**Exercise description:** Set down each record exactly as written.

──────── Recorded data

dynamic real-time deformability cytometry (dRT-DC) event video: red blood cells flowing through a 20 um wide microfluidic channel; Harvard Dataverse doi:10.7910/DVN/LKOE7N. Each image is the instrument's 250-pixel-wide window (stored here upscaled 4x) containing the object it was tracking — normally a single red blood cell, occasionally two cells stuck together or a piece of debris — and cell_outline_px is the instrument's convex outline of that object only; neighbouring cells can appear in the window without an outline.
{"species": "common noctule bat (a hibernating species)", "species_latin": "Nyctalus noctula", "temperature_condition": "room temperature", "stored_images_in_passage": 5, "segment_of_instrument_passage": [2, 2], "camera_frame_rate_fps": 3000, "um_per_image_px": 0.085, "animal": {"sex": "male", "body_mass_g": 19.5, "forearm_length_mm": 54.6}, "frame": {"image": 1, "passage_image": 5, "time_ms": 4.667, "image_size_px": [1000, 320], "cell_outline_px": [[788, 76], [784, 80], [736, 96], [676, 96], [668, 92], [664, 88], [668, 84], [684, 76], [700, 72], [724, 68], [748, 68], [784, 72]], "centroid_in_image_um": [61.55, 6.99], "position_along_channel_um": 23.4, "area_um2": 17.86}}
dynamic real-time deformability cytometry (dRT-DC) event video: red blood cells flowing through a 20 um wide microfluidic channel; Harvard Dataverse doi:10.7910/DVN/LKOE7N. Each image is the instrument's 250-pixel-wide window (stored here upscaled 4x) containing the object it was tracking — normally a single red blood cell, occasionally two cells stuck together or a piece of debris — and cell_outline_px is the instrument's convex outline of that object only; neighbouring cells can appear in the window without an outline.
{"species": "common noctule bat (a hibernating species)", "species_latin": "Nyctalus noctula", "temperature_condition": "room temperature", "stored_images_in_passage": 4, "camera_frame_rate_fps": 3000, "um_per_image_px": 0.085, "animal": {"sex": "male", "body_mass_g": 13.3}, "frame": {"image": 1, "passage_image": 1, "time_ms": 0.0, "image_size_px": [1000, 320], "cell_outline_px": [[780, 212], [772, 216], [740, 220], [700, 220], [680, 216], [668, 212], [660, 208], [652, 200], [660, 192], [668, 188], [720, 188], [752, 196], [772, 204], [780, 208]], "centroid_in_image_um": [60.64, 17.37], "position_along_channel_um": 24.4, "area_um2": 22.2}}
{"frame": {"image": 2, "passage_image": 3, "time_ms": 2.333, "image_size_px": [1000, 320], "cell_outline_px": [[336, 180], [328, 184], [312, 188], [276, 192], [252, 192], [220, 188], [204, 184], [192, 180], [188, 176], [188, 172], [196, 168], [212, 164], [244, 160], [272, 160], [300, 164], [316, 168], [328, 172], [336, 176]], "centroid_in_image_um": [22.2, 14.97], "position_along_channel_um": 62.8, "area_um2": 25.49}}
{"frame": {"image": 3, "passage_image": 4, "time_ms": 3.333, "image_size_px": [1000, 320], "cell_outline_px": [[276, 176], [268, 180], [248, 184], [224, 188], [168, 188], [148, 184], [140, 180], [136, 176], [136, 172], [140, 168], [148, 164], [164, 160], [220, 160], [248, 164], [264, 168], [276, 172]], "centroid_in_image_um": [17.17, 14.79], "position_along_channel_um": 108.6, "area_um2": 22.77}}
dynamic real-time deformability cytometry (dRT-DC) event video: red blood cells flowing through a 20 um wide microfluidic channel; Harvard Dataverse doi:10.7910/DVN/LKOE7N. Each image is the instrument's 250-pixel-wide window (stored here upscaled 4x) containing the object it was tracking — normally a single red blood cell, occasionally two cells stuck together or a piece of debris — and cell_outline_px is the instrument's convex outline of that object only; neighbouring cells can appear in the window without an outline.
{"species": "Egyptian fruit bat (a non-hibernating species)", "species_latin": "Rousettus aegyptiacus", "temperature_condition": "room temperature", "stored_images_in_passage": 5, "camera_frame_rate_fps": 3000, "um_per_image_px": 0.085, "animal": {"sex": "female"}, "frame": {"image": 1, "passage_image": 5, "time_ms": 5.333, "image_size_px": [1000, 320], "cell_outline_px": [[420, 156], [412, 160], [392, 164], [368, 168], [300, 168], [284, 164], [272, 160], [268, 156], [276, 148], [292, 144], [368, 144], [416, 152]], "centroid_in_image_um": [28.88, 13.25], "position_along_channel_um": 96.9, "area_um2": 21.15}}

────────────────

**Written solution:**
dynamic real-time deformability cytometry (dRT-DC) event video: red blood cells flowing through a 20 um wide microfluidic channel; Harvard Dataverse doi:10.7910/DVN/LKOE7N. Each image is the instrument's 250-pixel-wide window (stored here upscaled 4x) containing the object it was tracking — normally a single red blood cell, occasionally two cells stuck together or a piece of debris — and cell_outline_px is the instrument's convex outline of that object only; neighbouring cells can appear in the window without an outline.
{"species": "common noctule bat (a hibernating species)", "species_latin": "Nyctalus noctula", "temperature_condition": "room temperature", "stored_images_in_passage": 5, "segment_of_instrument_passage": [2, 2], "camera_frame_rate_fps": 3000, "um_per_image_px": 0.085, "animal": {"sex": "male", "body_mass_g": 19.5, "forearm_length_mm": 54.6}, "frame": {"image": 1, "passage_image": 5, "time_ms": 4.667, "image_size_px": [1000, 320], "cell_outline_px": [[788, 76], [784, 80], [736, 96], [676, 96], [668, 92], [664, 88], [668, 84], [684, 76], [700, 72], [724, 68], [748, 68], [784, 72]], "centroid_in_image_um": [61.55, 6.99], "position_along_channel_um": 23.4, "area_um2": 17.86}}
dynamic real-time deformability cytometry (dRT-DC) event video: red blood cells flowing through a 20 um wide microfluidic channel; Harvard Dataverse doi:10.7910/DVN/LKOE7N. Each image is the instrument's 250-pixel-wide window (stored here upscaled 4x) containing the object it was tracking — normally a single red blood cell, occasionally two cells stuck together or a piece of debris — and cell_outline_px is the instrument's convex outline of that object only; neighbouring cells can appear in the window without an outline.
{"species": "common noctule bat (a hibernating species)", "species_latin": "Nyctalus noctula", "temperature_condition": "room temperature", "stored_images_in_passage": 4, "camera_frame_rate_fps": 3000, "um_per_image_px": 0.085, "animal": {"sex": "male", "body_mass_g": 13.3}, "frame": {"image": 1, "passage_image": 1, "time_ms": 0.0, "image_size_px": [1000, 320], "cell_outline_px": [[780, 212], [772, 216], [740, 220], [700, 220], [680, 216], [668, 212], [660, 208], [652, 200], [660, 192], [668, 188], [720, 188], [752, 196], [772, 204], [780, 208]], "centroid_in_image_um": [60.64, 17.37], "position_along_channel_um": 24.4, "area_um2": 22.2}}
{"frame": {"image": 2, "passage_image": 3, "time_ms": 2.333, "image_size_px": [1000, 320], "cell_outline_px": [[336, 180], [328, 184], [312, 188], [276, 192], [252, 192], [220, 188], [204, 184], [192, 180], [188, 176], [188, 172], [196, 168], [212, 164], [244, 160], [272, 160], [300, 164], [316, 168], [328, 172], [336, 176]], "centroid_in_image_um": [22.2, 14.97], "position_along_channel_um": 62.8, "area_um2": 25.49}}
{"frame": {"image": 3, "passage_image": 4, "time_ms": 3.333, "image_size_px": [1000, 320], "cell_outline_px": [[276, 176], [268, 180], [248, 184], [224, 188], [168, 188], [148, 184], [140, 180], [136, 176], [136, 172], [140, 168], [148, 164], [164, 160], [220, 160], [248, 164], [264, 168], [276, 172]], "centroid_in_image_um": [17.17, 14.79], "position_along_channel_um": 108.6, "area_um2": 22.77}}
dynamic real-time deformability cytometry (dRT-DC) event video: red blood cells flowing through a 20 um wide microfluidic channel; Harvard Dataverse doi:10.7910/DVN/LKOE7N. Each image is the instrument's 250-pixel-wide window (stored here upscaled 4x) containing the object it was tracking — normally a single red blood cell, occasionally two cells stuck together or a piece of debris — and cell_outline_px is the instrument's convex outline of that object only; neighbouring cells can appear in the window without an outline.
{"species": "Egyptian fruit bat (a non-hibernating species)", "species_latin": "Rousettus aegyptiacus", "temperature_condition": "room temperature", "stored_images_in_passage": 5, "camera_frame_rate_fps": 3000, "um_per_image_px": 0.085, "animal": {"sex": "female"}, "frame": {"image": 1, "passage_image": 5, "time_ms": 5.333, "image_size_px": [1000, 320], "cell_outline_px": [[420, 156], [412, 160], [392, 164], [368, 168], [300, 168], [284, 164], [272, 160], [268, 156], [276, 148], [292, 144], [368, 144], [416, 152]], "centroid_in_image_um": [28.88, 13.25], "position_along_channel_um": 96.9, "area_um2": 21.15}}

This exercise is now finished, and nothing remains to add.